Washington, DC – U.S. Senator Ben Cardin (D-MD), a member of the Budget and Finance Committees, today voted to keep the United States of America from defaulting on its debts for the first time in our nation’s history. He made the following remarks after the Senate passed a bipartisan measure 74-26.

“This budget crisis has already harmed our nation and could have been avoided.  Unfortunately, a few Republican lawmakers have held our economy hostage, playing a dangerous game with the full faith and credit of the United States.  The American people made it clear that they want us to work together to find a bipartisan solution to avoid default. They have urged us – through Facebook, twitter, phone calls, e-mails and letters — to provide certainty to the markets, our creditors, as well as our soldiers fighting overseas, seniors depending on Social Security, small businesses relying on affordable credit, and working families struggling to keep up payments on credit cards.

“The resulting agreement is far from perfect, but it is a positive step forward by raising the debt ceiling through 2013, providing important stability to the American people and the financial markets.  Short-term proposals would have continued to harm our economy and likely would have brought about a rerun of the latest partisan episode.  The agreement provides for nearly $1 trillion in deficit reduction during the next 10 years.  But importantly, it protects domestic priorities by allowing more than $40 billion in discretionary domestic spending next year than the Republican budget that passed the House. The agreement also calls for at least an additional $1.2 trillion in deficit reduction to be agreed to later this year. The failure to enact these additional reductions would trigger across-the-board cuts. The package balances these cuts equally between defense and domestic programs, and – a very important point – it protects Social Security and Medicare beneficiaries.

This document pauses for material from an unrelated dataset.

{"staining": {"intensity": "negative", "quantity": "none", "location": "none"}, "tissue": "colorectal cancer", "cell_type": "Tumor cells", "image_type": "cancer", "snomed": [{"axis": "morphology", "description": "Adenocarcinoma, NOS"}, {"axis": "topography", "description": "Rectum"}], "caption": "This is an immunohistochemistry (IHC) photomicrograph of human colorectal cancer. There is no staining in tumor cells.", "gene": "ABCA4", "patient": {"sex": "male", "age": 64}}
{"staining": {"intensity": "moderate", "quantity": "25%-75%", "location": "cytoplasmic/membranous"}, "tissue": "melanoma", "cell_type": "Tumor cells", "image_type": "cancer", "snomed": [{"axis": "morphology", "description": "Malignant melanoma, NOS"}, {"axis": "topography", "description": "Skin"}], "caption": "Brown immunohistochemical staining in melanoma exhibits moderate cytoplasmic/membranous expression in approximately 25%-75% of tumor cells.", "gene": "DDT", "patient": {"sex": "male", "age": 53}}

“However, I remain concerned that this ‘compromise’ may not provide appropriate balance to solving our long-term deficit and debt problem.  I’m also troubled by the lack of additional revenue measures, including closing tax loopholes for millionaires and subsidies for oil companies already making record profits.

“We have a responsibility to act. Default on our debt for the first time in our nation’s history is not an option. Our leaders have negotiated a bipartisan compromise. Now that it has passed the Congress, we must turn our attention to creating jobs and strengthening our economy.”